(Reuters) – Lowe’s Cos Inc (LOW.N) blew past analysts’ estimates for quarterly sales and profit on Wednesday as it benefited from a surge in demand for paint, tools and barbecue grills from consumers stuck at home due to the COVID-19 pandemic.
The company also posted a 34.2% rise in quarterly same-store sales, beating analysts’ estimates for a 13.2% increase, and said the sales momentum was carrying into August, although it would likely taper off in later months.
With a large base of do-it-yourself customers, Lowe’s has been among the chief beneficiaries of people undertaking minor home repair, painting or gardening work during the crisis.
That helped the company’s same-store sales far outpace those of larger rival Home Depot Inc (HD.N), which relies more on demand from handymen and professional contractors, whose businesses have only recently started to pick up.
Wedbush Securities analysts estimate that nearly 75% of Lowe’s sales come from DIY customers, compared with about 55% for Home Depot.
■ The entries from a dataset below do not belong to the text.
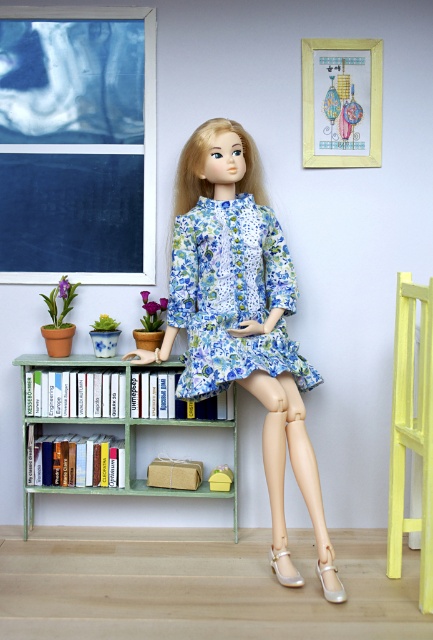
Question: Can you confirm if yellow painted wood chair at right is wider than wooden frame at upper center?

Choices:
 (A) yes
 (B) no

Answer: (B)

Question: Which is nearer to the yellow painted wood chair at right?

Choices:
 (A) wooden frame at upper center
 (B) floral fabric dress at center
 (C) green painted wood bookshelf at lower center

Answer: (B)

Question: Is floral fabric dress at center positioned in front of floral-patterned fabric dress at center?

Choices:
 (A) yes
 (B) no

Answer: (A)

Question: Which of the following is the farthest from the observer?

Choices:
 (A) (223, 262)
 (B) (427, 397)
 (C) (301, 364)
 (D) (329, 161)

Answer: (D)

Question: Which point is farther from the camera taking this photo?

Choices:
 (A) (313, 64)
 (B) (64, 438)

Answer: (A)

Question: Does floral fabric dress at center have a greater width compared to wooden bookshelf at lower left?

Choices:
 (A) no
 (B) yes

Answer: (B)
Interactive graphic on same-store sales here
“Lowe’s Q2 is one for the record books,” Well Fargo analysts wrote, adding it could still see the benefits of more people moving out to suburban areas – closer to where a majority of its stores are located.
Lowe’s said it expects strong home-improvement demand to continue into the holiday season, but would still likely need to step up promotions from second-quarter levels.
Total second-quarter net sales rose 30.1% to $27.30 billion, beating expectations of $24.27 billion, according to IBES data from Refinitiv.
Net earnings rose nearly 70% to $2.83 billion, or $3.74 per share, despite the company spending about $460 million on improving store safety, as well as on additional compensation for employees working during the crisis.
Excluding items, the company earned $3.75 per share, while analysts were expecting a profit of $2.95.
The company’s shares rose 1% in morning trading.